Similarly, we did not investigate user-generated knowledge graphs. Tools such as the Story Map Building and Visualising Tool (SMBVT) (Bartalesi et al., 2023) enable users to create and visualize events based on Wikidata entities and to publish these as graphs. In contrast, our research primarily focuses on the “passive use” of SPARQL queries as tools for exploration and visualization.
It is not easy to identify and form a group of the best target users for evaluation. This is partly because of our strategies (R8) for middle-ground positioning. In a way, we inevitably both benefit and suffer from this broad scope of the tool. In this regard, it would be interesting to assess the tool in different ways by collecting opinions from LD experts and/or casual users and reorganizing our evaluation to understand generation gaps, technical competencies, and geographical differences in depth.
There could be different use cases of the tool. For instance, thanks to the availability of provenance information, the tool can be used for error detection and update/improvement of Wikidata. Integration with Wikidata editing tools would be useful.

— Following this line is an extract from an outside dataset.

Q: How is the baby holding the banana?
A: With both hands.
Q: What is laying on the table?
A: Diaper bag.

For the time being, our tool only provides a link to a statement on the Wikidata website, leaving the possibility of content update to the users within Wikidata.
Regarding the adaptability of the tool, although ReKisstory uses Wikidata as its primary data source, it is, in principle, data agnostic. To utilize other KGs, only the SPARQL queries and data mappings need to be adjusted. Similarly, its application is not restricted to the CH domain; it can be employed in any domain where temporal or event data are available. Additionally, although not described in detail in this article, a new data integration feature enables users to import data from CSV files, APIs, SPARQL endpoints, and websites, and to merge these with SPARQL query results from Wikidata.
Conclusion
Our literature review showed the limitation of the available LD tools and user evaluation. Although our list of previous studies is not exhaustive, Wikidata-centric visualization tools addressing the challenges of event data (as well as temporal data) in DH and CH are probably highly scarce. As such, studies that include user evaluation are hardly available.
From the user evaluation, we learn many insights into the user experience and needs for Wikidata tools. We found that there is still room for recognition to adapt and use Wikidata and SPARQL. This matches the evidence of increasing interest in, yet immaturity of Wikidata tools in DH (Zhao, 2023). However, the overall positive feedback for our tool confirms our concept and approach.
We discussed the (implicit) need and value of visualization tools that deal with events in LD for research purposes in DH and CH. In addition, we highlight how temporal data can be explored through events in Wikidata. Our study demonstrated that the tool uniquely addresses the user needs of LD visualization in the domain. In particular, the evaluation results indicate the improved access and visualization of LD through the seven time-related functionalities. Furthermore, it became evident that the Wikidata-centric approach to visualize events is valuable in the DH and CH domain, as opposed to the tools using Wikidata as the secondary content.
At the same time, the immaturity of the tool, time constraints, and abstract nature of the requirements may have resulted in some mixed reactions in the user evaluation. Nevertheless, our research can be used as a starting point to define and refine requirements and user specifications for the development of this type of tool.
Funding
The authors received no financial support for the research, authorship, and/or publication of this article.